El diálogo de la razón

Por último, también forma parte de la herencia europea una tradición de pensamiento que considera esencial una correspondencia sustancial entre fe, verdad y razón. Aquí, en definitiva, se trata de ver si la razón está en el principio de todas las cosas y en su fundamento, o si no es así. Se trata de si la realidad tiene su origen en el azar y la necesidad y, por tanto, si la razón es un producto casual secundario de lo irracional y si, en el océano de la irracionalidad, a fin de cuentas, es también algo sin sentido; o si es verdad, en cambio, lo que constituye la convicción de fondo de la fe cristiana: «In principio erat Verbum» (‘En el principio era la Palabra’), es decir, que en el origen de todas las cosas está la Razón creadora de Dios, que decidió darse a conocer a nosotros, los seres humanos.

Permitidme citar, en este contexto, a Jürgen Habermas, un filósofo que no profesa la fe cristiana, que afirma: «Para la autoconocimiento normativo de la época moderna, el cristianismo no ha sido solamente un catalizador. El universalismo igualitario, del que brotaron las ideas de libertad y de convivencia solidaria, es una herencia directa de la justicia judía y de la ética cristiana del amor. Esta herencia, sustancialmente inalterada, ha sido siempre reasumida de modo crítico y reinterpretada. Hasta hoy no existe una alternativa a ella».

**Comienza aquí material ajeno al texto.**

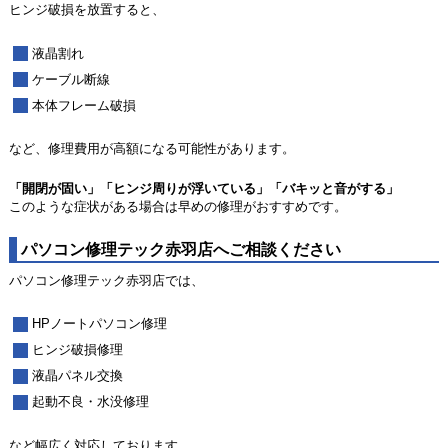
ヒンジ破損を放置すると、
液晶割れ
ケーブル断線
本体フレーム破損
など、修理費用が高額になる可能性があります。
「開閉が固い」「ヒンジ周りが浮いている」「バキッと音がする」
このような症状がある場合は早めの修理がおすすめです。
パソコン修理テック赤羽店へご相談ください
パソコン修理テック赤羽店では、
HPノートパソコン修理
ヒンジ破損修理
液晶パネル交換
起動不良・水没修理
など幅広く対応しております。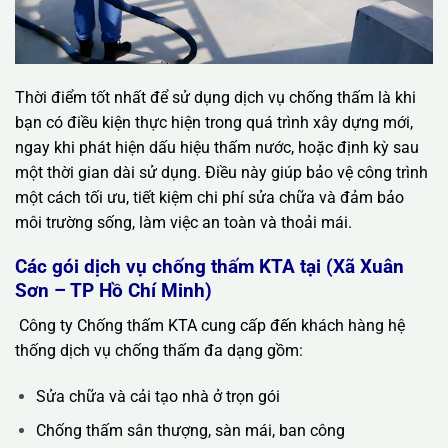
Thời điểm tốt nhất để sử dụng dịch vụ chống thấm là khi
bạn có điều kiện thực hiện trong quá trình xây dựng mới,
ngay khi phát hiện dấu hiệu thấm nước, hoặc định kỳ sau
một thời gian dài sử dụng. Điều này giúp bảo vệ công trình
một cách tối ưu, tiết kiệm chi phí sửa chữa và đảm bảo
môi trường sống, làm việc an toàn và thoải mái.
Các gói dịch vụ chống thấm KTA tại (Xã Xuân
Sơn – TP Hồ Chí Minh)
Công ty Chống thấm KTA cung cấp đến khách hàng hệ
thống dịch vụ chống thấm đa dạng gồm:
Sửa chữa và cải tạo nhà ở trọn gói
Chống thấm sân thượng, sàn mái, ban công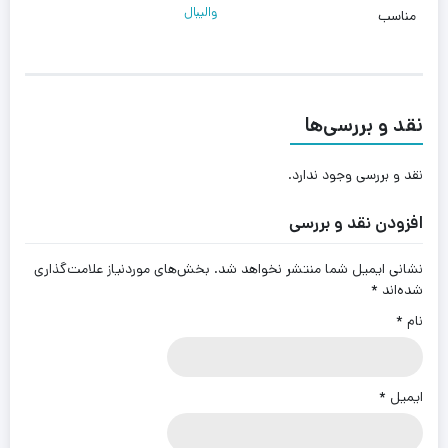
والیبال
مناسب
نقد و بررسی‌ها
نقد و بررسی وجود ندارد.
افزودن نقد و بررسی
نشانی ایمیل شما منتشر نخواهد شد.
بخش‌های موردنیاز علامت‌گذاری
شده‌اند
*
نام
*
ایمیل
*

La labor de Europa en el mundo

Sin embargo, por el carácter único de su vocación, Europa tiene también una responsabilidad única en el mundo. A este respecto, ante todo no debe renunciar a sí misma. Europa, que desde el punto de vista demográfico está envejeciendo rápidamente, no debe convertirse en un continente espiritualmente viejo. Además, será cada vez más consciente de sí misma si asume la responsabilidad que le corresponde en el mundo por su singular tradición espiritual, por sus extraordinarios recursos y por su gran poder económico. Por tanto, la Unión Europea debe desempeñar un papel destacado en la lucha contra la pobreza en el mundo y en el compromiso en favor de la paz.

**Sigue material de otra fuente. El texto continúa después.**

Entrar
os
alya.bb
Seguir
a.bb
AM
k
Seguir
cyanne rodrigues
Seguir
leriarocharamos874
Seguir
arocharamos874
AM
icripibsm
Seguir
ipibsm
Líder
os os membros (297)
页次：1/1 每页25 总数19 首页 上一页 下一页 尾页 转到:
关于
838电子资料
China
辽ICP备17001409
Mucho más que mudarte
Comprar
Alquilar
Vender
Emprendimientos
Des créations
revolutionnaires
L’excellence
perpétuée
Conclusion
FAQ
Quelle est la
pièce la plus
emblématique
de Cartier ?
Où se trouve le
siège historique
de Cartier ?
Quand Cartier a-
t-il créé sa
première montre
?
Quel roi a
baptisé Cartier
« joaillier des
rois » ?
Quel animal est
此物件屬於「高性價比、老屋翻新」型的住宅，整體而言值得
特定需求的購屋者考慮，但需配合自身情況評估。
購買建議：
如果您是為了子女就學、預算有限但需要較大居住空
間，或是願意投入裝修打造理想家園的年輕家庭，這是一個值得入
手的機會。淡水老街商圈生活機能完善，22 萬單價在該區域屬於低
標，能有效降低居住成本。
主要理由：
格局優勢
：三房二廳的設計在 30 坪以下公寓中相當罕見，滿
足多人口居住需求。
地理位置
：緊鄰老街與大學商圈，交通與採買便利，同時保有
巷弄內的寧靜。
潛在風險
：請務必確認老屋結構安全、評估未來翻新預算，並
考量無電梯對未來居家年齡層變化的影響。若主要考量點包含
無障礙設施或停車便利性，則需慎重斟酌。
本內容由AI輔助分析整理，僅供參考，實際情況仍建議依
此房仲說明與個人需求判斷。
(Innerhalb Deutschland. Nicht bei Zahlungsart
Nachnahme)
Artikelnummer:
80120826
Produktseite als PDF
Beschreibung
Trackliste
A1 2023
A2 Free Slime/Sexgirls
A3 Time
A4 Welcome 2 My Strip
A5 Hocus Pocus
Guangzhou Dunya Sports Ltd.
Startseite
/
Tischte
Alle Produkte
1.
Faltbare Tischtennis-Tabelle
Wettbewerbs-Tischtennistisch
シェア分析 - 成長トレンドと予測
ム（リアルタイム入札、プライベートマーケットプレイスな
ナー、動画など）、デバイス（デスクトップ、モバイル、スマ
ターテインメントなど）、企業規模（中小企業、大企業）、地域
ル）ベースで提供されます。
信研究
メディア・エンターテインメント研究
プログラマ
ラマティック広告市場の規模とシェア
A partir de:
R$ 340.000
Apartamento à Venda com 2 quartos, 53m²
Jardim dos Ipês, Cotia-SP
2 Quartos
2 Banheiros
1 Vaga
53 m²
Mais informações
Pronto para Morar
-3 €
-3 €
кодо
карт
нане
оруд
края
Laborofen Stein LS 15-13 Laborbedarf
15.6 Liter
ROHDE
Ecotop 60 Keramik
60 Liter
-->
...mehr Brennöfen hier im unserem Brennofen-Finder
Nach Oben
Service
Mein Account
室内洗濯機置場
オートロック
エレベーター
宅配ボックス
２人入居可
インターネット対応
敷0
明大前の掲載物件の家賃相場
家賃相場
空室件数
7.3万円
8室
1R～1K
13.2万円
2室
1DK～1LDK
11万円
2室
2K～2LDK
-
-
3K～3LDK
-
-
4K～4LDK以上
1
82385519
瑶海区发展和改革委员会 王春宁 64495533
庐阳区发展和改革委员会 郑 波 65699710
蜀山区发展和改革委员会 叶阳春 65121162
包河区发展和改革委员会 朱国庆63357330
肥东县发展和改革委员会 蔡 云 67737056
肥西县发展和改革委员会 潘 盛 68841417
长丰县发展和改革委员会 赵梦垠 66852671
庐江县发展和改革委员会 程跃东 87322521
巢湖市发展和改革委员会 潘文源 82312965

Podemos constatar gratamente que los países de Europa y la Unión Europea son de los que más contribuyen al desarrollo internacional, pero también deberían hacer sentir su importancia política, por ejemplo, ante los urgentísimos desafíos que plantea África, las inmensas tragedias de ese continente, como el azote del sida, la situación en Darfur, la explotación injusta de los recursos naturales y el preocupante tráfico de armas.

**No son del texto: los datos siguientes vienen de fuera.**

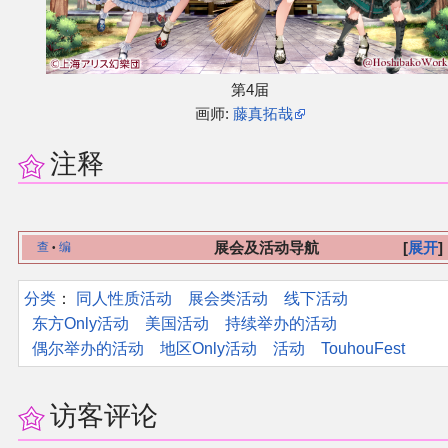
第4届
画师:
藤真拓哉
注释
展会及活动导航
展开
查
编
•
分类
：​
同人性质活动
展会类活动
线下活动
东方Only活动
美国活动
持续举办的活动
偶尔举办的活动
地区Only活动
活动
TouhouFest
访客评论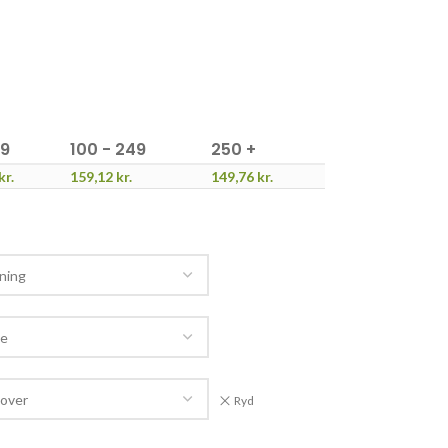
99
100 - 249
250 +
kr.
159,12
kr.
149,76
kr.
Ryd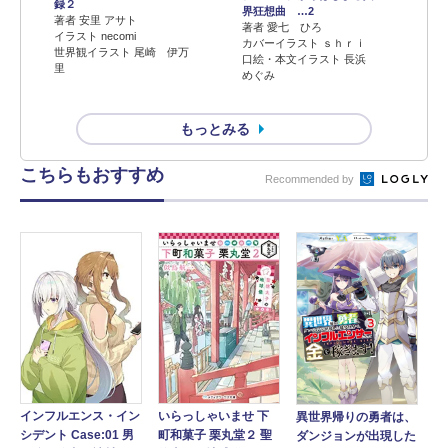
録２
界狂想曲 …2
著者 安里 アサト
著者 愛七 ひろ
イラスト necomi
カバーイラスト ｓｈｒｉ
世界観イラスト 尾崎 伊万
口絵・本文イラスト 長浜
里
めぐみ
もっとみる
こちらもおすすめ
Recommended by
インフルエンス・イン
いらっしゃいませ 下
異世界帰りの勇者は、
シデント Case:01 男
町和菓子 栗丸堂２ 聖
ダンジョンが出現した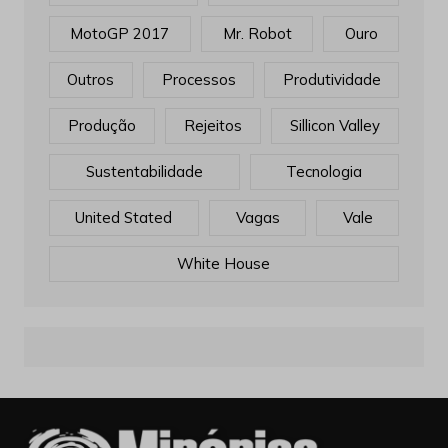
MotoGP 2017
Mr. Robot
Ouro
Outros
Processos
Produtividade
Produção
Rejeitos
Sillicon Valley
Sustentabilidade
Tecnologia
United Stated
Vagas
Vale
White House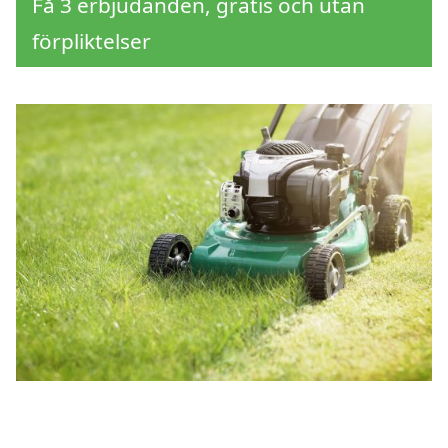
Få 3 erbjudanden, gratis och utan
förpliktelser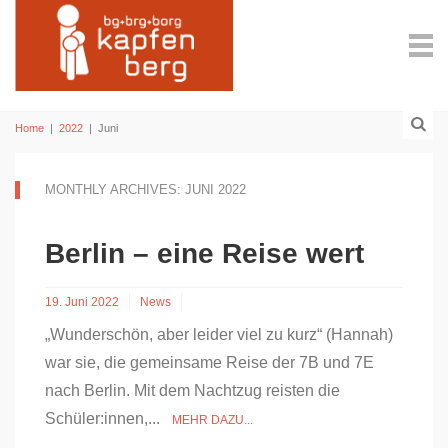
Home
|
2022
|
Juni
MONTHLY ARCHIVES: JUNI 2022
Berlin – eine Reise wert
19. Juni 2022
News
„Wunderschön, aber leider viel zu kurz“ (Hannah)
war sie, die gemeinsame Reise der 7B und 7E
nach Berlin. Mit dem Nachtzug reisten die
Schüler:innen,...
MEHR DAZU...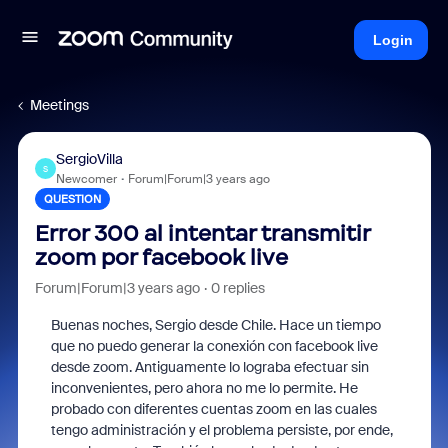
Login
Meetings
SergioVilla
S
Newcomer
Forum|Forum|3 years ago
QUESTION
Error 300 al intentar transmitir
zoom por facebook live
Forum|Forum|3 years ago
0 replies
Buenas noches, Sergio desde Chile. Hace un tiempo
que no puedo generar la conexión con facebook live
desde zoom. Antiguamente lo lograba efectuar sin
inconvenientes, pero ahora no me lo permite. He
probado con diferentes cuentas zoom en las cuales
tengo administración y el problema persiste, por ende,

Asimismo, los esfuerzos diplomáticos y políticos de Europa y de los países que la integran no pueden olvidar la situación permanentemente grave de Oriente Próximo, donde resulta necesaria la contribución de todos para favorecer la renuncia a la violencia, el diálogo mutuo y una auténtica coexistencia pacífica. También deben seguir mejorando las relaciones de Europa con las naciones de América Latina y con las del continente asiático, mediante oportunos vínculos para el intercambio.

Conclusión

Estimado señor Presidente federal, ilustres señoras y señores; Austria es un país rico en bendiciones: una gran belleza natural que, año tras año, atrae a millones de personas para disfrutar de reposo; una extraordinaria riqueza cultural, creada y acumulada por muchas generaciones; y muchas personas dotadas de talento artístico y de gran capacidad creativa. En todas partes se pueden ver los frutos de la diligencia y de las habilidades de la gente trabajadora. Este es un motivo de gratitud y de sano orgullo. Pero, ciertamente, Austria no es una “isla feliz” y no se considera así. La autocrítica siempre es útil y, desde luego, es muy común en Austria. Un país que ha recibido mucho, también debe dar mucho. Puede contar en gran medida con sus propios recursos, pero también debe exigirse a sí mismo cierta responsabilidad con respecto a los países vecinos, a Europa y al mundo.

Mucho de lo que Austria es y posee se lo debe a la fe cristiana y a su efecto beneficioso sobre las personas. La fe ha modelado profundamente el carácter de este país y a su gente. Por eso, todos deben estar interesados en evitar que un día en este país sólo las piedras hablen del Cristianismo. Sin una intensa fe cristiana, Austria ya no sería Austria.

A vosotros y a todos los austriacos, especialmente a los ancianos y los enfermos, así como a los jóvenes, que tienen aún la vida por delante, deseo esperanza, confianza, alegría y la bendición de Dios. Gracias.